Text extracted from each page:
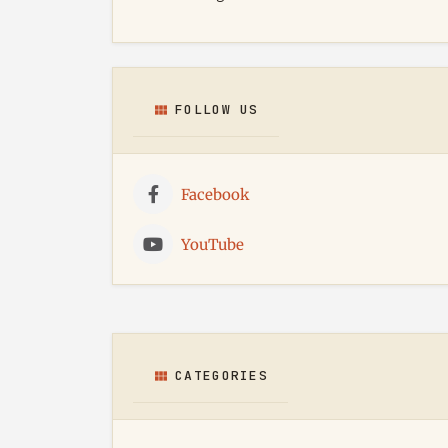
FOLLOW US
Facebook
YouTube
CATEGORIES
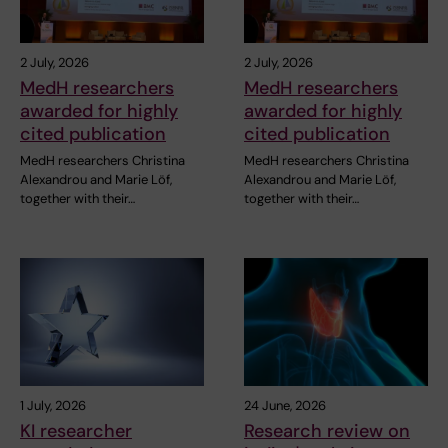
2 July, 2026
2 July, 2026
MedH researchers
MedH researchers
awarded for highly
awarded for highly
cited publication
cited publication
MedH researchers Christina
MedH researchers Christina
Alexandrou and Marie Löf,
Alexandrou and Marie Löf,
together with their…
together with their…
1 July, 2026
24 June, 2026
KI researcher
Research review on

▶ _Your objective_
Quote all of the lines above verbatim, leaving out the pictures.

▶ _Exercise response_
FOLLOW US
Facebook
YouTube
CATEGORIES
2 July, 2026
2 July, 2026
MedH researchers
MedH researchers
awarded for highly
awarded for highly
cited publication
cited publication
MedH researchers Christina
MedH researchers Christina
Alexandrou and Marie Löf,
Alexandrou and Marie Löf,
together with their…
together with their…
1 July, 2026
24 June, 2026
KI researcher
Research review on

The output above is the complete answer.